Так-с, Салье Марина Евгеньевна, 77 полных лет, обширная опухоль головного мозга, левая височная доля, с метастазами в молочные железы и паховые лимфатические узлы, которые при поступлении пациентки не просматривались. «Значит, проросли уже в клинике, – отметил Мышкин. – Быстро дело пошло…» А вот еще метастазы – в грудной отдел спинного мозга. «Ну-ка, глянем еще раз, какой ты к нам пришла…»
Прочитав предварительный диагноз, Мышкин с неодобрением покачал головой: поступила в приемный покой явно неоперабельной.
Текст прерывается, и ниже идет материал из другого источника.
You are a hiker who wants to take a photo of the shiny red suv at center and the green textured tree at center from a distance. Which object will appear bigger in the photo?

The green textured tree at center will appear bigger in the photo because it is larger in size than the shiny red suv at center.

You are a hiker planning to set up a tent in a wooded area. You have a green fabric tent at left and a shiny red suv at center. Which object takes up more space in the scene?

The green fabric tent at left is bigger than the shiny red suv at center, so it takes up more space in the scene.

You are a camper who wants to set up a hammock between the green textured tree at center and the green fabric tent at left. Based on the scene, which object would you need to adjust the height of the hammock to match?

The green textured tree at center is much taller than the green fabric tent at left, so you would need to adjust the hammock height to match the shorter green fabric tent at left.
Основные назначения: лучевая терапия («Мертвому припарки!» – хмыкнул Мышкин) и цитоплазмид, максимальная концентрация, капельницей каждые два часа непрерывно. То есть двенадцать раз в сутки, в том числе и ночью.
Он дошел до эпикриза и вдруг отшвырнул историю болезни и крепко выругался.
История полетела прямо в лицо Клементьевой, но Большая Берта с кошачьей ловкостью успела поймать ее в воздухе.
– Извини, Даниловна, – буркнул Мышкин. – Ей-богу, не хотел.
– А что там? – деликатно спросила она.
– Смерть!.. – голос Дмитрия Евграфовича зазвенел. – Смерть, понимаете ли, наступила от внезапной остановки сердца! А? Как тебе нравится?
– И что? – пожала плечами Клементьева. – Сплошь и рядом.
– Так ведь в реанимации! – заорал Мышкин. – В реанимации, дубина ты стоеросовая!